Have you identified skills shortages in key sectors caused by the Covid-19 pandemic? For example, were there shortages in the health care sector or a need for more ICT professionals?

I am not a health professional, and therefore I cannot provide any specific comments, however what we have observed is that the total lack of mental preparedness for learners has been huge during the Covid pandemic. This is perfectly normal under the exceptional circumstances of lockdown and lack of real social interactions. Mental health is a very important issue for the future; meditation, rapid transformational therapy, hypnosis, healing, and positive emotional intelligence will all be skills needed for the future and will be important to teach and to acquire.

How do you think inclusive businesses could adapt their training models to reskill/upskill the unemployed or underemployed?

Inclusive businesses need to be in constant contact with employers since they will be the ones hiring in the next months and years. Very often there are huge disconnects between inclusive businesses offering services and the future employers. At IGS and C&D groups based in France, with 11 offices in Africa, India and China, we work with ten thousand companies, and 70 per cent of the programs we do are in sync with the companies. Ninety per cent of our students get jobs within six weeks. This is also partly because the teachers are still working in the fields they teach. Reskilling or upskilling is only valid if there are jobs at the end. It is important that training organizations focus on this first.

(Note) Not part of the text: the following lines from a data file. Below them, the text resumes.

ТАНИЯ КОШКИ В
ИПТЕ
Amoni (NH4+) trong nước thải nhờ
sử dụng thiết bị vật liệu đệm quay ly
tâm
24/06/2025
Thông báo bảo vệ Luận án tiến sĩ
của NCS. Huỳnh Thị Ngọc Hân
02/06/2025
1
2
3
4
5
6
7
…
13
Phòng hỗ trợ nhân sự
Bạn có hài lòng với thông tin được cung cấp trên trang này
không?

Another key element to work on is to give government educational accreditation value to the work experience of an individual. Many countries recognize that work experience can count to help acquire a certification linked to specific training. In our programs now, if you have a specific skill, you can encapsulate that skill, together with a company, and be certified by education authorities to make this part of your diploma. Recognizing past work experience in this way will mentally uplift a learner in search of a new start and will motivate him or her further in a reskilling program.

Inclusive businesses need to work closely with local governments and certification bodies to make sure there are flexibilities and capabilities to build learning blocks (online or not) that can be acquired throughout the life of a learner in order to give him or her the academic degree that will recognize his/her skills, learning and experience, uplifting them professionally and emotionally.